Um detective melancólico

Solitário, existencialista, melómano, apreciador de comida italiana, de um bom chope e de um charuto de vez em quando. Remo Bellini, o detective criado pelo brasileiro Tony Bellotto, 48 anos, guitarrista da banda Titãs, está de regresso a Portugal com mais uma investigação. Desta vez, trata-se de Um caso com o demónio, que a Quetzal acaba de lançar e cuja adaptação ao cinema, por Marcelo Galvão, se estreou na última edição do Fantasporto. Um manuscrito inédito de Dashiell Hammett levará Bellini, um paulista de alma e coração, às paisagens turísticas do Rio de Janeiro, no rasto de um playboy que poderá ter a chave deste mistério que exalta editores norte-americanos. Pelo meio, há uma adolescente assassinada na casa de banho de uma escola, com um tiro na testa. Como as personagens Hammett, Bellini dá o corpo ao manifesto e aventura-se por conta e risco em busca do assassino. É isso, aliás, que mais entusiasma Tony Bellotto, uma acção veloz, subjacente à ideia de um enigma a ser desvendado, conjugada com o retrato psicológico das personagens. «Os meus romances policiais seguem uma fórmula bastante tradicional, que se pode reduzir à máxima cadáver na primeira página, culpado na última», descreve. «O que os torna interessantes é a personalidade do Bellini, que é um detective bastante atípico».
O guitarrista dos Titãs, casado com a actriz Malu Mader, chega até a vê-lo como um duplo de si próprio. «Pelas reflexões que faz e pela forma como encara a vida é extremamente parecido comigo», afirma. A única diferença é que são lados opostos da mesma moeda. Um é solteiro, dado a infelicidades e a insucessos profissionais. De Tony Bellotto não se pode dizer o mesmo. «Todos sentimos que a vida também é feita de pontos obscuros, incertezas e inseguranças. Se eu consigo escapar a algumas, na escrita deixo que o fracasso e a desilusão se apoderem do Bellini». Não admira que o detective se entregue aos melancólicos ritmos do blues, que ouve no walkman, seguindo os gostos musicais do seu criador.
A música, de resto, sempre esteve presente na vida de Tony Bellotto – e comanda muitas vezes o ritmo da narrativa. Até porque o gosto pela escrita e pela música surgiu ao mesmo tempo, na adolescência. O fascínio por Jimi Hendrix e pelos Rolling Stones, entre outros, ditaram a primazia da guitarra eléctrica. No Colégio Equipe, conheceu alguns dos futuros membros dos Titãs, que na formação inicial contava com André Jung, Arnaldo Antunes, Branco Mello, Ciro Pessoa, Marcelo Fromer, Nando Reis, Paulo Miklos, Sérgio Britto e Tony Bellotto. O primeiro disco da banda, ainda activa, saiu em 1984.

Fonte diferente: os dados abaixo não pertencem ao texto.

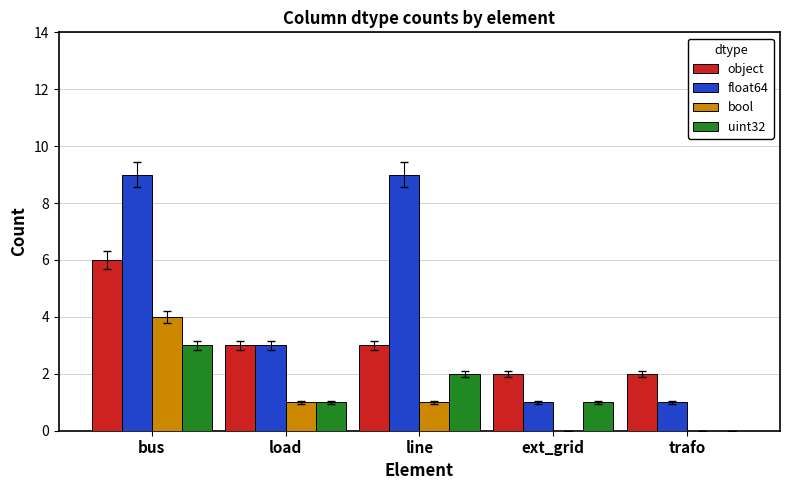

Which series changed the most between load and line?

float64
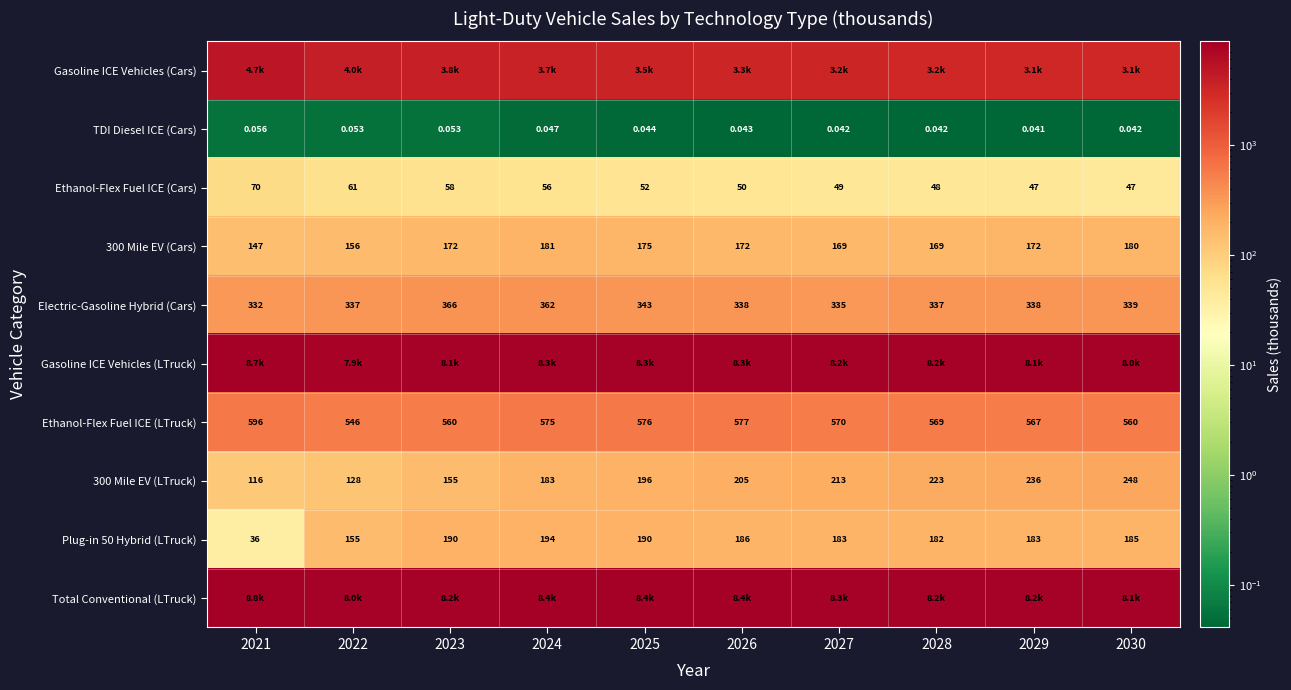

What is the maximum value shown in the chart?

8771.0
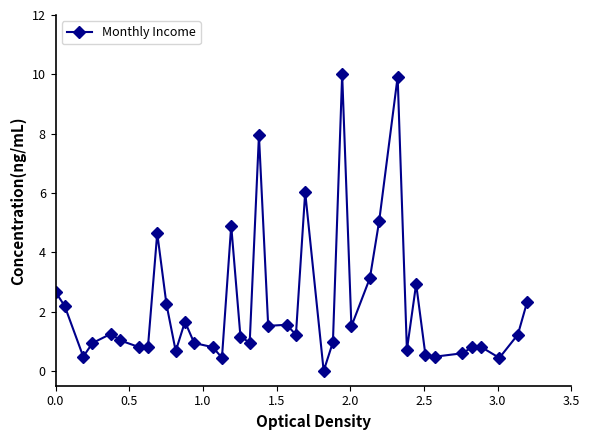

What is the value of the 4th point from the left?

0.9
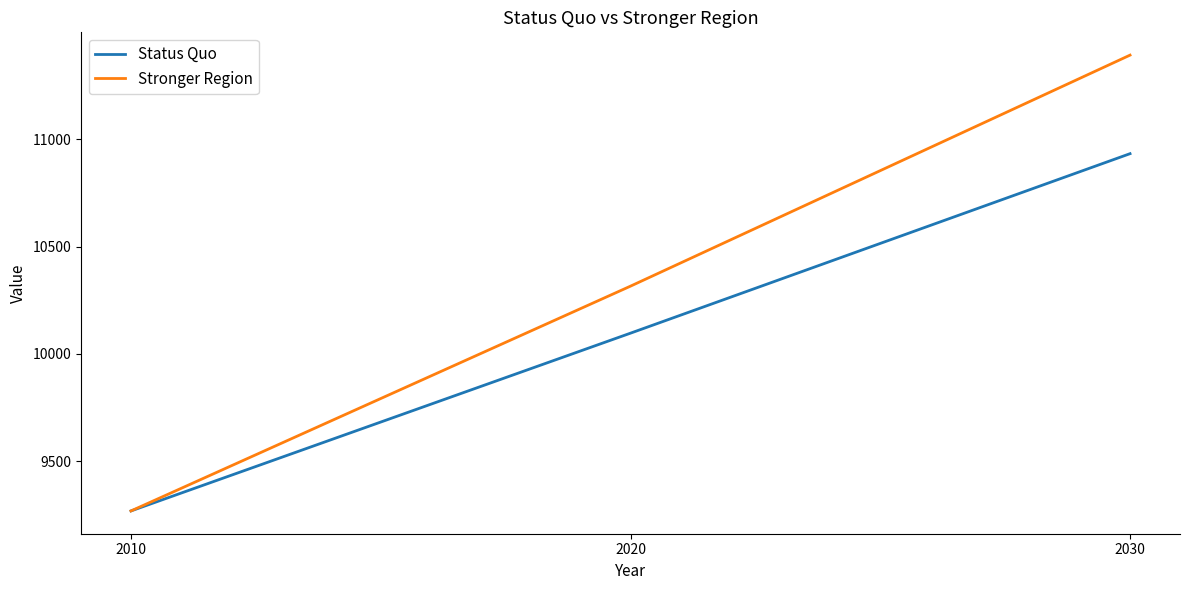

Rank the series by their average value, from lowest to highest.

Status Quo, Stronger Region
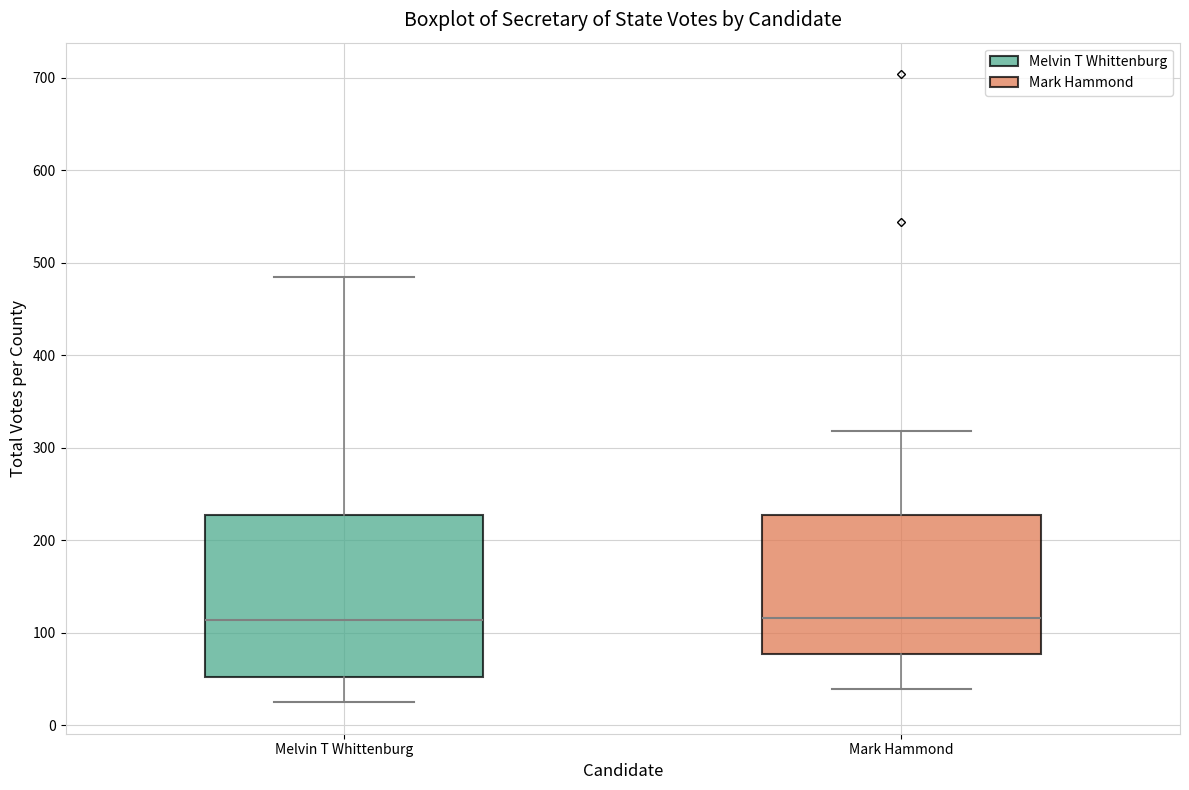

Comparing the boxes themselves (not the whiskers), which one is the tallest?

Melvin T Whittenburg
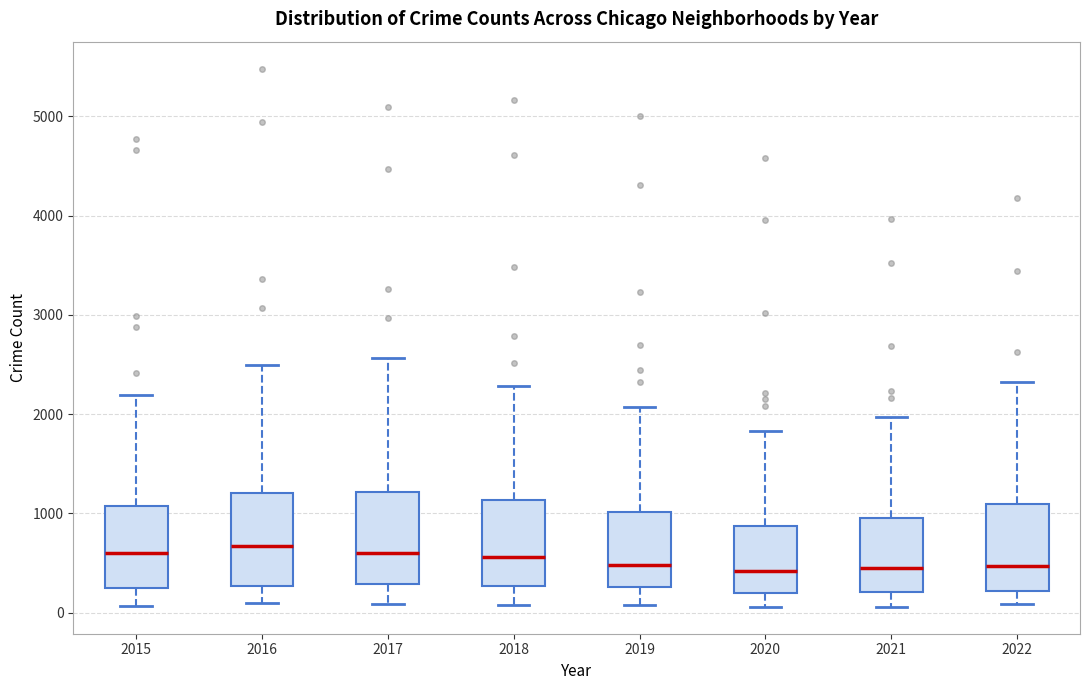

Reading left to right, read every box against the y-axis: the position of its median line, the range the box covers, and the ends of its whiskers. The values are not printed on the chart, so give them approximately, as read against the axis.

2015: median 600, box 300 to 1100, whiskers 100 to 2200
2016: median 700, box 300 to 1200, whiskers 100 to 2500
2017: median 600, box 300 to 1200, whiskers 100 to 2600
2018: median 600, box 300 to 1100, whiskers 100 to 2300
2019: median 500, box 300 to 1000, whiskers 100 to 2100
2020: median 400, box 200 to 900, whiskers 100 to 1800
2021: median 500, box 200 to 1000, whiskers 100 to 2000
2022: median 500, box 200 to 1100, whiskers 100 to 2300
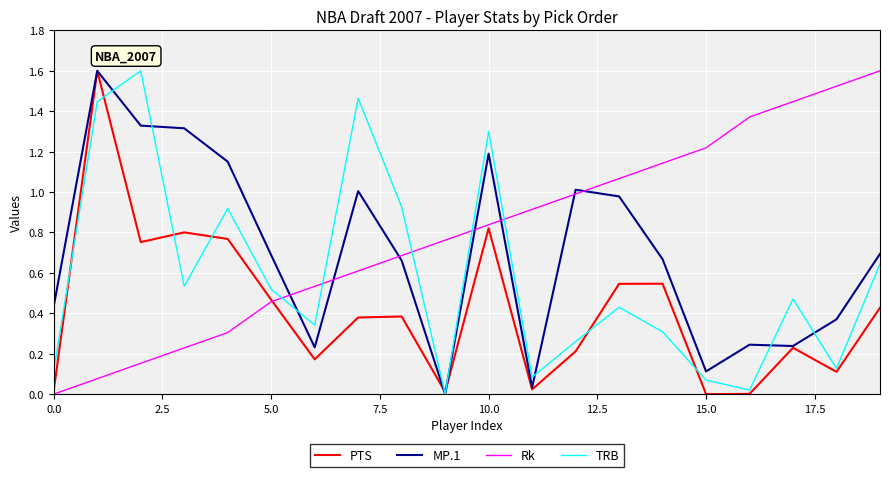

Which series has the largest total across all categories?

Rk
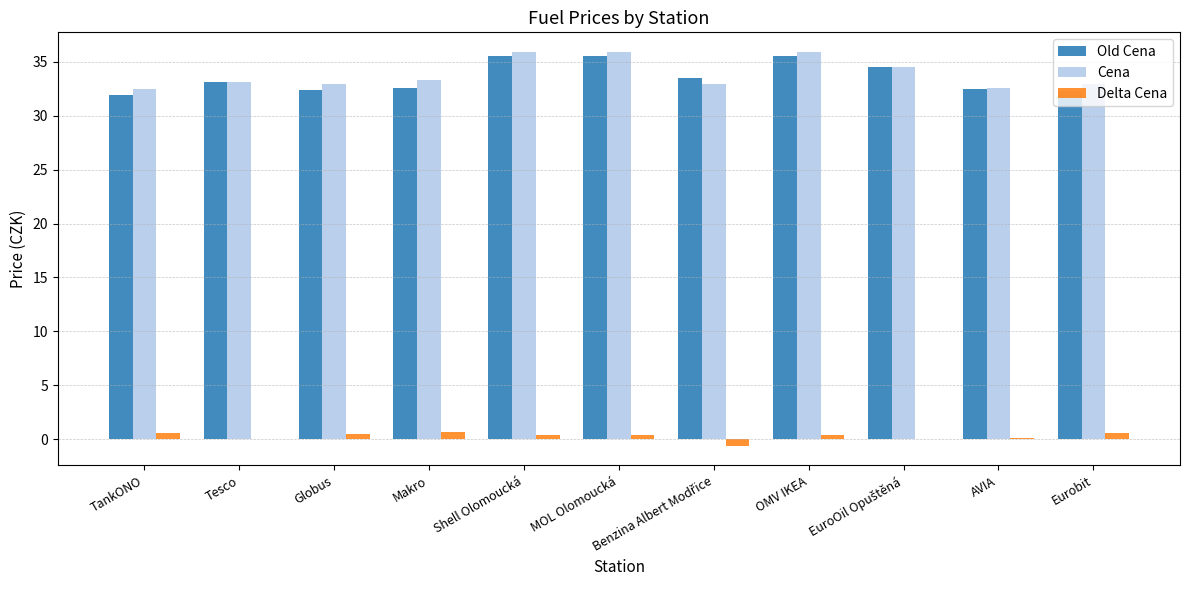

How many data points does each series have?

11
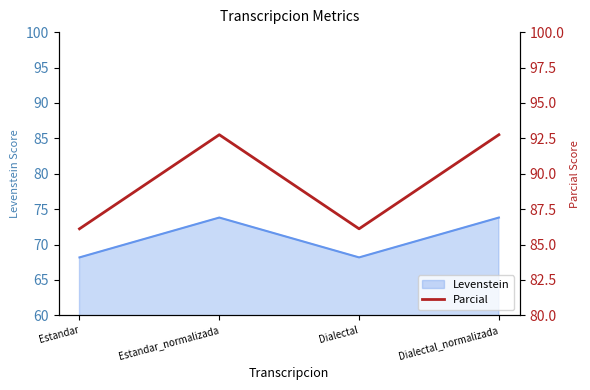

What value does the data have at Dialectal_normalizada?

92.8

Foi lá pelos 30 anos que passou a encarar a escrita mais seriamente. «Se ainda tenho esse desejo preciso tentar cumpri-lo», pensou na altura. E pôs mão à obra, aproveitando os períodos entre as gravações dos discos. O primeiro policial, Bellini e a esfinge, surgiria em 1995, seguido de Bellini e o demónio (Um caso com o demónio em Portugal) e Bellini e os espíritos (publicado pela Bertand com o título Um caso de espíritos). Fora do género, publicou os romances BR163: duas histórias na estrada e Os insones. Em projecto, está um livro, com a primeira versão já concluída, que aborda a temática da música. E uma tournée dos Titãs por Portugal, algo que nunca foi possível. Agora, talvez o Bellini ajude.